Löb's theorem gives us a rather odd principle for proving theorems about the natural numbers. In order to prove $A$, it is admissible to assume as a premise that $A$ is provable in $\mathsf {PA}$, as long as the argument is one that can be formalized in $\mathsf {PA}$. For if there is a proof in $\mathsf {PA}$ of "if there is a proof in $\mathsf {PA}$ of $A$ then $A$" then there is a proof in $\mathsf {PA}$ of $A$. A similar principle holds, for example, for $\mathsf {ZFC}$. This principle doesn't have any known application in proving any ordinary mathematical theorems about primes or other matters of traditional mathematical interest, but it does have uses in logic.

Löb's principle may seem baffling rather than just odd. How can it be admissible, in proving $A$, to assume that $A$ is provable in $\mathsf {PA}$? After all, whatever is provable in $\mathsf {PA}$ is true, so can't we then conclude without further ado that $A$ is true, and so prove $A$ without doing any reasoning at all? The essential point here is that it is admissible to assume that $A$ is provable in $\mathsf {PA}$ when proving $A$ only if the reasoning leading from the assumption that $A$ is provable in $\mathsf {PA}$ to the conclusion $A$ can in fact be carried out within $\mathsf {PA}$. That everything provable in $\mathsf {PA}$ is true is not something that can be established within $\mathsf {PA}$ itself, as is shown by the second incompleteness theorem. To say that, for example, $0 = 1$ is true if provable in $\mathsf {PA}$ is (given that $0$ is not equal to $1$) the same as saying that $0 = 1$ is not provable in $\mathsf {PA}$, or in other words that $\mathsf {PA}$ is consistent.

> _Material supplied_
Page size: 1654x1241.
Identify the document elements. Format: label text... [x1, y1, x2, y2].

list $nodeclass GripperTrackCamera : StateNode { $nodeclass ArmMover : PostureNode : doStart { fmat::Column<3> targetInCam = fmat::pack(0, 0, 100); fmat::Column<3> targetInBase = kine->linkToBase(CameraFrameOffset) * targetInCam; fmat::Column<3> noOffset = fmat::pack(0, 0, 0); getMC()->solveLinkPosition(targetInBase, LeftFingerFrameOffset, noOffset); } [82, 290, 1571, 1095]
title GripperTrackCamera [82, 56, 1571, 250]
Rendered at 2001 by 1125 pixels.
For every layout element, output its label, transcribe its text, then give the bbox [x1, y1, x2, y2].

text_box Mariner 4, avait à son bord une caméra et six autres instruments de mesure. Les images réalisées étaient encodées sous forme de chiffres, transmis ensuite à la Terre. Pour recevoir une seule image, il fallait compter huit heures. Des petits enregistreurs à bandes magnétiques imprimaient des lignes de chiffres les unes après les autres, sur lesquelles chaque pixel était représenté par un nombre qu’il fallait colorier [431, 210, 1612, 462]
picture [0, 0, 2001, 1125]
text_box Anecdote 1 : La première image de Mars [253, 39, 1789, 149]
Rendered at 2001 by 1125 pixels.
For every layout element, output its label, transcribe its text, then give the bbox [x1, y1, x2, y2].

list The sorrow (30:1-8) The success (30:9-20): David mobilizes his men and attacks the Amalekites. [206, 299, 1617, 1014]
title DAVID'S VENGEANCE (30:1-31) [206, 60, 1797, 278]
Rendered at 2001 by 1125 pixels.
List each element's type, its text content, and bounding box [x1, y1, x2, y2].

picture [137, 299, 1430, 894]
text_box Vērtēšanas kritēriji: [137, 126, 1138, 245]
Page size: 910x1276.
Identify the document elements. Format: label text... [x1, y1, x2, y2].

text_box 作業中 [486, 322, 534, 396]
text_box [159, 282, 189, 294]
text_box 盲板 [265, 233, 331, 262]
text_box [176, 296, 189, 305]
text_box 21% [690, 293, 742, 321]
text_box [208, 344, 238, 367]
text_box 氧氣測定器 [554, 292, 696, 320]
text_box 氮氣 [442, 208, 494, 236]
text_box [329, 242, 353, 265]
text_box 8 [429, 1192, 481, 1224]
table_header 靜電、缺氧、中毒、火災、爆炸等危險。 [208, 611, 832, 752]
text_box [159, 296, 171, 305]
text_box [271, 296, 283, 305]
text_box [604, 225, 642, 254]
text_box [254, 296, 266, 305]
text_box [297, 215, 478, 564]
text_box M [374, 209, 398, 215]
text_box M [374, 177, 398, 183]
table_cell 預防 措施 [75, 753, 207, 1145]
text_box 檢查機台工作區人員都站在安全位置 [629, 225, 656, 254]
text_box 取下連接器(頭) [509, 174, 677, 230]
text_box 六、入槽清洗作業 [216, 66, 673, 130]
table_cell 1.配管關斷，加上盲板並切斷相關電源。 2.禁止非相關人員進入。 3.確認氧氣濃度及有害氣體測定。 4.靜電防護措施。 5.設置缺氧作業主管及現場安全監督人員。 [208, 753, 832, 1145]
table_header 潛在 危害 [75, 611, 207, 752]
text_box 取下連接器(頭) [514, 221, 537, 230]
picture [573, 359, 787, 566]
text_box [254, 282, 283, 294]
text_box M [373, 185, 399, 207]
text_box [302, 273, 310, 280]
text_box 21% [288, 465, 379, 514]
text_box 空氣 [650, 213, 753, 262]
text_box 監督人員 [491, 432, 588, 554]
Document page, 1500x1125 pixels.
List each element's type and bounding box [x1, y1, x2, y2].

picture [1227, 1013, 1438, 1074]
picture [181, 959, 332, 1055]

> _Exercise instructions_
1. Quote every sentence in the passage on Löb's theorem that contains the word "admissible."
2. Resume the passage on Löb's theorem after its final sentence and continue it.
The records have no connection to the passage on Löb's theorem.

> _Expected responses_
1.
1. "In order to prove $A$, it is admissible to assume as a premise that $A$ is provable in $\mathsf {PA}$, as long as the argument is one that can be formalized in $\mathsf {PA}$."
2. "How can it be admissible, in proving $A$, to assume that $A$ is provable in $\mathsf {PA}$?"
3. "The essential point here is that it is admissible to assume that $A$ is provable in $\mathsf {PA}$ when proving $A$ only if the reasoning leading from the assumption that $A$ is provable in $\mathsf {PA}$ to the conclusion $A$ can in fact be carried out within $\mathsf {PA}$."

2.
We can "formalize" Franzén argument :

1) assume : $\mathsf {PA} \vdash \rm Pr_\mathsf{PA}(\ulcorner A \urcorner) \to A$

2) $\mathsf {PA} \vdash \lnot A \to \lnot \rm Pr_\mathsf{PA}(\ulcorner A \urcorner)$ --- from 1) by tautological implication

3) $\mathsf {PA} \vdash \lnot A \to \rm Cons (\mathsf{PA} + \lnot A)$

4) $\mathsf {PA} + \lnot A \vdash \rm Cons (\mathsf{PA} + \lnot A)$ --- contradiction

5) $\mathsf {PA} \vdash A$ --- from 4) by Reductio Ad Absurdum.

Of course, from the tautology : $\varphi \to (\psi \to \varphi)$ we have : if $\mathsf {PA} \vdash A$, then $\mathsf {PA} \vdash \rm Pr_\mathsf{PA}(\ulcorner A \urcorner) \to A$; thus, we conclude with :

$\mathsf {PA} \vdash A \ \ $ iff $ \ \ \mathsf {PA} \vdash \rm Pr_\mathsf{PA}(\ulcorner A \urcorner) \to A$.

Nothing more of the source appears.